Tags

#Transparency

Share everything at weekly town hall meetings

Attending Google's TGIF weekly company-wide town hall meetings is like "scoring a Willy Wonka golden ticket. [Google] puts it all out there, sharing stuff that in most companies would stay carefully hidden."

After 30 minutes of demos, coming attractions, and screenshots of products under development, employees are encouraged to ask tough questions and voice their disagreement on company strategy and social decisions. Leadership are than held accountable by staff to answer every question honestly and authentically.

How questions are answered during the Q&A

  • Questions are submitted on the intranet (or in person) for everyone to see
  • Staff vote on the questions that they want answered
  • The questions with the highest votes are answered first
  • Staff vote on the quality and transparency of the answer with red and green paddles

In the company's first twenty years, with an average 80% attendance rate, Google suffered roughly one major leak each year. Each time, there was an investigation, and whether the leak was deliberate or accidental, that person was fired.

Watch a full TGIF town hall meeting

Survey staff on more than engagement

Google believes that engagement surveys alone "don’t tell you precisely where to invest your finite people dollars and time." Instead, Google's annual employee survey, Googlegeist, asks employees 100 questions around three key categories:

  • Innovation: Is Google's culture focused on taking enormous, visionary bets and does their strategy value the improvement of products?
  • Execution: How do employees feel about the quality of Google products?
  • Retention: Are employees engaged and do they feel valued?

Questions are scored on a five-point scale with some free-response follow-up questions. Employees choose whether their responses are completely anonymous or confidential, where only general information is collected.

All data is shared with the entire company within one month of the survey, and every manager with more than three respondents receives an indvidualized report.
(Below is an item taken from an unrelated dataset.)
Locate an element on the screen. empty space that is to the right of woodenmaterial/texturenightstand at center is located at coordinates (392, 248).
Individualized reports of vice presidents, that had over 100 respondents, are shared with the entire company.

Be transparent about your financials

Open up your books to all your employees. Teach them how to read your P&L. Share sensitive financial and strategic information with them.
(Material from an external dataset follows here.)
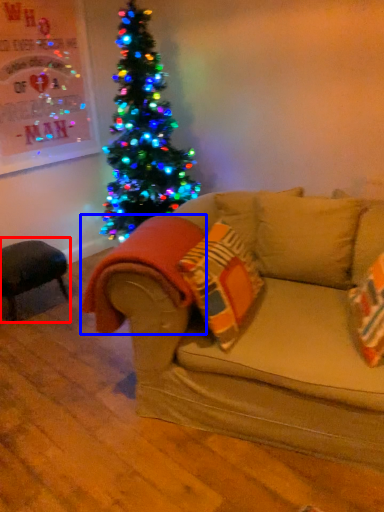
Question: Among these objects, which one is nearest to the camera, swivel chair (highlighted by a red box) or blanket (highlighted by a blue box)?

Choices:
 (A) swivel chair
 (B) blanket

Answer: (B)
At Netflix you can find information that competitors and investors would die for, everywhere: On bulletin boards, on the intranet, and in daily email updates. But it is always stressed that if anyone shares this information they can go to jail. In fact, the first slide of their Quarterly Business Review meeting reads: YOU GO TO JAIL IF YOU TRADE ON THIS...OR IF YOUR FRIEND DOES.

By setting their default to full transparency, Netflix employees don't feel like outsiders in their own company and can make better decisions without needing input from the top.

And yes, information has leaked but Netflix refuses to punish the majority for the poor behavior of a few.

Build trust through constant, transparent communication

Former CEO Ray Davis has always believed that "people can handle good news for sure, and they can also handle bad news. What worries people and what builds anxiety is uncertainty. If people don't know what's going on, they become nervous and unhappy." During his 23 years at Umpqua Bank, Ray found many ways to communicate with his staff openly and honestly while never speculating.

  • Broadcast calls: After Umpqua's earnings were made public every quarter, Ray held broadcasts for all staff to learn about the company's finances.
  • Town halls: Ray regularly held town hall meetings for staff and the public to align everyone around the company's strategy. Employees submitted questions or complaints anonymously, and Ray would answer each one with the provision that he would read them exactly as they were written.
  • Focus groups: Ray frequently would meet with 10 to 12 different associates from across the company to hear how Umpqua could improve. Managers were not allowed in these meetings to empower staff to speak freely, and everything was on the table for discussion, from the type of coffee supplied in stores to internal processes. The only rule was that staff could not discuss their issues with other individuals.
  • 'Viewpoint' communications: These quarterly communications to all Umpqua associates were sent out by Ray to align staff around topics important to Umpqua's culture, like ethics, brand, communication, and leadership.
  • 'Get to know you' visits: Ray held informal meetings with associates at Umpqua stores to allow him to meet team members and answer any questions they may have while sharing a pizza.
  • Ad hoc calls and emails: Even with more than 25,000 associates, Ray made it a point to answer every question that came his way as fast as possible—usually within the same day. For Ray, this is "one of the most effective things I can do as a leader. It clearly demonstrates my commitment to our associates and my respect for their experience and perspective, and it reinforces our culture of telling the truth."

Communicate often, openly, and honestly

If you want your employees to live the brand's values by build customer relationships through "open and honest communication"—that openness and honesty needs to start at the leadership level. At Zappos, leadership believes that too much information is better than too little information, so they share everything they can through:

  • Daily reports emailed to all employees that include average call times, sales numbers, and profits
  • Ask Anything forums where employees can ask anything from 'When will you be changing the hold music?' to 'What is the vision of the company for the next three years?'
  • Candid leadership emails that talk in depth about organizational restructurings, layoffs, and acquisitions.